Distinguishing Childhood Non-Severe Aplastic Anemia from Dyskeratosis Congenita through Telomere Length Analysis

Telomeres are nucleoprotein complexes at the ends of linear chromosomes with an essential function of protecting the chromosome end. Telomere biology disorders (TBDs) are caused by germline defects that lead to either accelerated telomere shortening or telomere instability, which could impact lots of organs and have variable presentations. In childhood, TBDs typically present with Dyskeratosis Congenita (DC) and have a very high prevalence of bone marrow failure, which causes challenge to differentiation with AA.Though both AA and DC can present with bone marrow failure and pancytopenia, they have totally different treatment and prognosis. And this challenge is particularly pronounced in DC patients lacking typical abnormalities comparing with non-severe aplastic anemia (NSAA) patients.

Because of the expense and accessibility of gene testing, telomere length (TL) measurement is a useful assay for TBDs screening. However, many AA patients exhibit shortened telomeres, posing challenges in differentiation solely based on TL. Previous studies have found that in healthy individuals, TL exhibits differences between adults and children because telomeres shorten faster throughout childhood than in adult life, underscoring the importance of TL characterization in pediatric patients. Our study aims to facilitate differentiation between NSAA and DC based on TL and delineate the TL distribution in pediatric NSAA patients.

We retrospectively collect 62 pediatric NSAA patients and 12 pediatric DC patients under 18 years between 2021 and 2023 in our center. TL was measured using terminal restriction fragments (TRFs) length analysis by Southern blot, which estimates the median telomere length of total leukocytes. We calculated the aTL in terms of the standard deviation (SD) from 90 normal, age-matched, healthy controls (median age, 9.5 years; range, 1.0-18.0 years). The median aTL for NSAA patients was -1.77 (range,-2.68~-0.98) SD and -2.40 (range, -3.01~1.74) SD for DC patients.

We then define short TL (sTL) group as patients with an aTL low than -2.0 SD.We utilize Student's t-test for comparing quantitative data with normal distribution, the Kruskal–Wallis rank-sum test and Fisher's exact test for comparing quantitative data with non-normal distribution. Categorical data is compared using the Chi-square test. Univariate analysis revealed that reticulocyte counts at the time of TL measurement (P=0.051) and disease duration per 12 months (P=0.094) exhibited a trend towards shorter telomeres. While there were no significant association between TL group in terms of patient age, gender, severe bone marrow failure, nor treatment. Multivariate analysis confirmed that disease duration per 12 months (OR 1.307; 95%CI: 1.030-1.712; P=0.036), reticulocyte counts per 10×10⁹/L (OR 1.342; 95%CI: 1.030-1.803; P=0.037) have independent association with short TL in NSAA patients. To determine the optimal cut-off values for reticulocyte counts and disease duration in distinguishing NSAA patients with short TL, ROC analysis was conducted and reticulocyte counts over 60×10⁹/L or disease duration over 36 months were confirmed. We separately compared the aTL in patients whose reticulocyte counts ≥ 60×10⁹/L or disease duration ≥ 36 months with those of DC patients and found no statistically difference, with p-values of 0.901 and 0.358, respectively. Therefore, we suggest that TL measurement was more significant in patients with disease durations less than 36 months or reticulocyte counts under 60×10⁹/L. And when encountering a childhood NSAA patient with reticulocyte counts exceeding 60×10⁹/L or disease duration exceeding 36 months, differentiation from DC based solely on TL becomes challenging. Gene analysis is essential for the differential diagnosis of these patients.

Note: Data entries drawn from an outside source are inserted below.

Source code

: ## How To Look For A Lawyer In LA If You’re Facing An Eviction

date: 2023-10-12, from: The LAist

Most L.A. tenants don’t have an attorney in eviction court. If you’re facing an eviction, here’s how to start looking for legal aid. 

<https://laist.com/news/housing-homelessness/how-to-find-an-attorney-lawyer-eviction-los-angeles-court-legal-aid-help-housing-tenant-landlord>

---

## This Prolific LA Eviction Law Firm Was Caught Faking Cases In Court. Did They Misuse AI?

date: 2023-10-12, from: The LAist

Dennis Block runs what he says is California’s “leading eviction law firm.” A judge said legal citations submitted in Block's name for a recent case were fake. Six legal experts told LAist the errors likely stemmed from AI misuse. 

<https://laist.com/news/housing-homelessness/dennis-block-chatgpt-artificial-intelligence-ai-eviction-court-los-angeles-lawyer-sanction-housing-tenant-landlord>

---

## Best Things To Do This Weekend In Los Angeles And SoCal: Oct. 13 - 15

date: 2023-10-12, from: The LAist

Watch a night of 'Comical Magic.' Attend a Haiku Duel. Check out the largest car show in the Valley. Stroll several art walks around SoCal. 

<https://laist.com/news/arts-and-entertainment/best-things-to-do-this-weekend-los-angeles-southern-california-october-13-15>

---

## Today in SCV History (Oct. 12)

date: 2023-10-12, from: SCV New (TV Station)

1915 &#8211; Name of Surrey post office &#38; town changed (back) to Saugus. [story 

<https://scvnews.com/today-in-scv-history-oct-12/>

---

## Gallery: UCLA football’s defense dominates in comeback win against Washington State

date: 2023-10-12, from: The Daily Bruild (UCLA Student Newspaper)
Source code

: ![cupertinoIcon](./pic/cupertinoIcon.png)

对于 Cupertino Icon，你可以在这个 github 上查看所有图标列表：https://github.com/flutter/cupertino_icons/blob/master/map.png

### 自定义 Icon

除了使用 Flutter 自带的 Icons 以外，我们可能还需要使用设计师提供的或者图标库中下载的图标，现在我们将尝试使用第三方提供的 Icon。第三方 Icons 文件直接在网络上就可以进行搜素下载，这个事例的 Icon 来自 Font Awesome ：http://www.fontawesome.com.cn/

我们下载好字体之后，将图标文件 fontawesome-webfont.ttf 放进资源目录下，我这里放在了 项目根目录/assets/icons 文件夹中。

In summary, our study employed the standard method of Southern blot to assess TL changes in children with NSAA and DC. Subsequently, we noted that age-adjusted TL of NSAA patients were higher than DC patients, except for those with reticulocyte counts over 60×10⁹/L or disease duration over 36 months. Reticulocyte counts and duration of the disease at the time of TL measurement emerged as the primary factors associated with short telomeres in children with NSAA.